OBVERSE: 8 pointed star with TA or VI in center and interlacing borders
REVERSE: Pegasus right, 'E' on exergual line below, 'R' before, 'V' above tail (VER)
AR minim, 0.23 gm
Van Arsdell has interpreted the obverse inscription as VI and others as TA. There appears to be a cross bar in the 'A' of this coin. The reverse inscription has been variously interpretated. Van Arsdell considers the letter above the horse to be a 'V' and an "almost illegible" REX on the exergual line below. The 'R' is obviously the left hind leg of the horse in this example. The letter in front of the horse has been said to be an 'R' or 'P'. The inscriptions on this coin are troublesome.
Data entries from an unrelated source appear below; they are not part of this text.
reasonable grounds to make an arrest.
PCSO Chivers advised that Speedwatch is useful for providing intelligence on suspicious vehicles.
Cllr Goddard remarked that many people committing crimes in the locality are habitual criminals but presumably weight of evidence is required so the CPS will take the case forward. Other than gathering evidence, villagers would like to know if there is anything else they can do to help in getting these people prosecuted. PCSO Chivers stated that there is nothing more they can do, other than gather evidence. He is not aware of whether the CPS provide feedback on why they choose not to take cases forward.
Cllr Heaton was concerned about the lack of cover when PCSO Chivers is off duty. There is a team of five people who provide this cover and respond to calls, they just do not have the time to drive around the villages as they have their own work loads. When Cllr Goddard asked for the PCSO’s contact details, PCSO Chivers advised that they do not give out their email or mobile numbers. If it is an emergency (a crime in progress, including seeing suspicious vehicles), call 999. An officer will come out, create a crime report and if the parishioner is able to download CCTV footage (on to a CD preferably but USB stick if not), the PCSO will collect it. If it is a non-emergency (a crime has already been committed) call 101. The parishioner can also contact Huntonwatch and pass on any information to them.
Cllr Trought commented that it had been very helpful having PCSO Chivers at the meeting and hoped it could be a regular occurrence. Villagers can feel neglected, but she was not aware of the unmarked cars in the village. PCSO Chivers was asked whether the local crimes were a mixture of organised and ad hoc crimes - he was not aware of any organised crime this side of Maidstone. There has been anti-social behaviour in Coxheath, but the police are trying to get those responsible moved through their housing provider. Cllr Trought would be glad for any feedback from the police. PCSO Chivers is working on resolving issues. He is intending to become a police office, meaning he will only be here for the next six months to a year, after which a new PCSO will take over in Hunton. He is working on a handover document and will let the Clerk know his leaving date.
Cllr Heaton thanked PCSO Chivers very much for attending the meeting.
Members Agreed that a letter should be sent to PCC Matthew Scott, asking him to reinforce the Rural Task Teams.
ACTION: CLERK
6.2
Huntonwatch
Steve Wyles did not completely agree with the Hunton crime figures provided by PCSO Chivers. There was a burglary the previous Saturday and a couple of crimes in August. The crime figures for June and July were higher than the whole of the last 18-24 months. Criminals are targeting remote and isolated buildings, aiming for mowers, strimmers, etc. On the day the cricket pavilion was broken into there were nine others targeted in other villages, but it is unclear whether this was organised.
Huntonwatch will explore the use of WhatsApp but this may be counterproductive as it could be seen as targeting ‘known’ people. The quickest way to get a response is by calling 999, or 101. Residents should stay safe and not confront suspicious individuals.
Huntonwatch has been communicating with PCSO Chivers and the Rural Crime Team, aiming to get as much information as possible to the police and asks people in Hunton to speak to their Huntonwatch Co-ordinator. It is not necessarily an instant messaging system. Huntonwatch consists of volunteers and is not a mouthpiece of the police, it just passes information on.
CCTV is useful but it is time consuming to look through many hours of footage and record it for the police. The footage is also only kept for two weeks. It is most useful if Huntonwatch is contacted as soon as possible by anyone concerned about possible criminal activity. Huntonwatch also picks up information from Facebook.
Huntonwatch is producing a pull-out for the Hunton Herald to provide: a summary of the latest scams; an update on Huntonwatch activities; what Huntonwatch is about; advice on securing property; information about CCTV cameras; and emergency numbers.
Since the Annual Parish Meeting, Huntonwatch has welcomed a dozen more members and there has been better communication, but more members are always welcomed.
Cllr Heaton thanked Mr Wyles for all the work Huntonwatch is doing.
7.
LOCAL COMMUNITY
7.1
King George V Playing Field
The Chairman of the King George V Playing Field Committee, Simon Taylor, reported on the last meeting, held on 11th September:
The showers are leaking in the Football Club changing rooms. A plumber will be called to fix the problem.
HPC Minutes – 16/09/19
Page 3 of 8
Though the letters on the obverse appear to be TA, this is usually interpretated as standing for Tasciovanus, a powerful ruler of the Trinovantians from 25 - 10 BCE and an enemy of the Atrebates, but a friend of Rome. Is it unlikely that Verica would honor a former enemy. Or was this done in preparation for his trip to Rome to get help from Claudius against the Trinovantians? The reverse is not any easier. Chris Rudd interprets it as EPA (Epaticcus?, hardly as he was actively taking territory from Verica) Perhaps the VER interpretation makes the most sense, VER being the designation of Tasciovanus's mint at Verulamium (St. Albans) and a pun on Verica's VIR inscription.